Life Is Hard


LIFE IS HARD
Xylogravure (gravure sur bois) réalisée pour l’exposition “Résonances”, imprimée au baren (outil d’impression manuel japonais) sur papier Canson, à l’encre à taille douce.
A4
Disponible sur Etsy.

« Life is hard Then we die » est le nom d’un album de The Bushmen, un groupe de punk rock Limougeot (1998, Lollipop Records).

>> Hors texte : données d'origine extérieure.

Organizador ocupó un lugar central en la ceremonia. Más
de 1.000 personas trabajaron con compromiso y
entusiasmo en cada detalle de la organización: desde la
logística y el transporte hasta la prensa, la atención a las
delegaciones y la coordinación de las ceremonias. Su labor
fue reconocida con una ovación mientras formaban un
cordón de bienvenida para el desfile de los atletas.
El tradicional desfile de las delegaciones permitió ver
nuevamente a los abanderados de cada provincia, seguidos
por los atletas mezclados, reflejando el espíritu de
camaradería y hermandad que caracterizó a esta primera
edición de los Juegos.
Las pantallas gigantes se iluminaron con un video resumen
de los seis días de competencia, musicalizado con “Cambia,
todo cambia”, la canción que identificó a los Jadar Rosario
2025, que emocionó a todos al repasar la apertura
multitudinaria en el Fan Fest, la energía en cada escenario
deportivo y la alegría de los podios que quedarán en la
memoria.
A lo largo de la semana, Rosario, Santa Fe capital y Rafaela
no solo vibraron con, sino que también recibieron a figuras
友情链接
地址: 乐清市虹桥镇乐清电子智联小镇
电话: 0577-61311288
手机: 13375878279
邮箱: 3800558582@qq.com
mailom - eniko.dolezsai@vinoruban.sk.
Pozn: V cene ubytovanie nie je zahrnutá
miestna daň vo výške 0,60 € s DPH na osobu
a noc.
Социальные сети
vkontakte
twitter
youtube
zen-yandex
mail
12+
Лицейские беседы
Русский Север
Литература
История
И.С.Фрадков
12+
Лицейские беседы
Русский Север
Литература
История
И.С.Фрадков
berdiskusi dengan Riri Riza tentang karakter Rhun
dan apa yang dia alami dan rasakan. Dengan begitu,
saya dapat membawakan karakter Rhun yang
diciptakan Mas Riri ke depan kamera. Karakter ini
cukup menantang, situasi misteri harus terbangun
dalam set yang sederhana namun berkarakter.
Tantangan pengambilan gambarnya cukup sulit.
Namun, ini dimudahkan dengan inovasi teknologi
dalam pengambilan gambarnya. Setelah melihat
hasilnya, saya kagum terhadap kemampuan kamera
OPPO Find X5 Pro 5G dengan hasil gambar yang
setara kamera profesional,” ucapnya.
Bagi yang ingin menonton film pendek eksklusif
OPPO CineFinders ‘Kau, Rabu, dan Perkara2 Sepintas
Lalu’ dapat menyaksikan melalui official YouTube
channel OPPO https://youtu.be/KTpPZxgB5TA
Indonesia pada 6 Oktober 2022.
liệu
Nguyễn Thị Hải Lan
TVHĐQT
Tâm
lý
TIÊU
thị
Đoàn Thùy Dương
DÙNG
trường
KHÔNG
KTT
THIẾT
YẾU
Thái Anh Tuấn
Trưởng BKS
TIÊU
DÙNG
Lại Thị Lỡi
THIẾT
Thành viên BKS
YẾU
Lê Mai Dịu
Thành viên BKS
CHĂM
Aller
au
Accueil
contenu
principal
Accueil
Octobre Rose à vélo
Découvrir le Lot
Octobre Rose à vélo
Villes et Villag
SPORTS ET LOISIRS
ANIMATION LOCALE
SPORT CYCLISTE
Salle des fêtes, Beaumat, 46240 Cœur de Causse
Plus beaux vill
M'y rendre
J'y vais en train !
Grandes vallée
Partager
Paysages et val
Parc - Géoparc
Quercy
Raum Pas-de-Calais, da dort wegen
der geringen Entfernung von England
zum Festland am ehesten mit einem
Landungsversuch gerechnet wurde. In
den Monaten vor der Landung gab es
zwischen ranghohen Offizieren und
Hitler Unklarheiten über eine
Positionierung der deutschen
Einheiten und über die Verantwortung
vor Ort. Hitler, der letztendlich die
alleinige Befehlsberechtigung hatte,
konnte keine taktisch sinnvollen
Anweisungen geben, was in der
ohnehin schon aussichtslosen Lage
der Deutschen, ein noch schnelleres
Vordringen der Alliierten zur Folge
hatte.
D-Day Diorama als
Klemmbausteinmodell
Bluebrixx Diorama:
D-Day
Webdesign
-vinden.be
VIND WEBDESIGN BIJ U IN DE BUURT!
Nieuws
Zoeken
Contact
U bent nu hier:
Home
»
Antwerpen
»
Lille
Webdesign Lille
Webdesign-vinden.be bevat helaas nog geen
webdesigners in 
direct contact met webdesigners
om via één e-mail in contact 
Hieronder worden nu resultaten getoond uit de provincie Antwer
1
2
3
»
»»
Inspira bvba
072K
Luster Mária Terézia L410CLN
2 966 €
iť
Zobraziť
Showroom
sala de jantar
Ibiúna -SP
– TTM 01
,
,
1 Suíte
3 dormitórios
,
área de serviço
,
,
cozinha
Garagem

The Bushmen fait partie de ces groupes locaux discrets, qui ne jouent pas souvent (en tout cas pas dans le coin) et qui s’arrêtent sans l’annoncer (je viens de voir qu’ils se reforment brièvement pour jouer avec Lane, groupe formé d’ex-Les Thugs), et qui tiennent une place particulière dans ta discothèque. Parce qu’ils prennent un plaisir fou à jouer, qu’il y a un paquet de tubes dans leur discographie et qu’en plus ils sont super sympas.
« La vie est dure, puis on meurt », j’adore cette expression. Certains la trouvent trop noire, mais ce n’est pas parce que la vie est dure qu’il n’y a ni joie ni bonheur. Il faut avancer dans la vie, se battre, tenir bon.

Et puis on meurt.

Pour découvrir The Bushmen :
-Lost in space (Quiet EP, 1997)
-Who do you think you are ? (Life is hard then you die, Lollipop Records, 1998)
-Quiet (Life is hard then you die, Lollipop Records, 1998)
-Isolation (Life is hard then you die, Lollipop Records, 1998)
-Millions of Kamikazes (Puzzle Ramp, 2006)

Could’ve moved mountains (Réimpression)

COULD’VE MOVED MOUNTAINS
(2ème tirage)
Linogravure réalisée pour l’exposition “Résonances”, imprimée au baren (outil d’impression manuel japonais) sur papier washi Awagami, à l’encre à taille douce.
Disponible sur Etsy.

La première (et seule) fois que j’ai vu A Silver Mount Zion en concert j’ai trouvé ça pas terrible. J’y étais allé parce que j’avais adoré Godspeed You ! Black Emperor dont certains membres font partie, mais les chants m’avaient fait l’impression d’une espèce de chorale hippie douloureusement fausse. Néanmoins j’ai quand même persisté à m’intéresser à ce groupe.
Au début, seuls « Born into trouble as the sparks fly upward » et « He has left us alone but shafts of light sometimes grace the corner of our rooms… » (aka les noms d’albums les plus chiants à retenir) m’intéressaient car essentiellement composés de morceaux instrumentaux. Et finalement, des années plus tard, j’ai commencé à écouter leurs albums avec chants et je suis totalement tombé dedans.

Pour bien commencer :
-He has left us alone but shafts of light sometimes grace the corner of our rooms… (2000, Constellation Records)
-Born into trouble as the sparks fly upward (2001, Constellation Records)
-Horses in the sky (2005, Constellation Records)

Cosmos

秋桜 // COSMOS
Gravure sur bois tirée à 12 exemplaire sur papier washi Awagami.
Baren, encre à taille douce.
≃21×21 cm

Titre d’un single de Yamaguchi Momoe (1977, CBS/Sony).

Morceau glané sur internet en parcourant les vidéos d’artistes Japonais des années 70-80, décrivant un moment entre une femme sur le point de se marier et sa mère (Cosmos est le nom d’une fleur).
Je ne connais pas grand-chose à propos de Yamaguchi Momoe, mais comme beaucoup de femmes japonaises elle a abandonné sa carrière de chanteuse et d’actrice à son mariage, malgré sa grande popularité, pour devenir femme au foyer. Ce fonctionnement sociétal archaïque de répartition des rôles en fonction du sexe a malheureusement tendance à persister au Japon. C’est d’ailleurs l’une des raisons pour lesquelles les japonaises ne se marient plus et ne font plus d’enfants, on leur met trop de pression et de responsabilités sur le dos.
Bref, en tout cas ce morceau est tout simplement beau.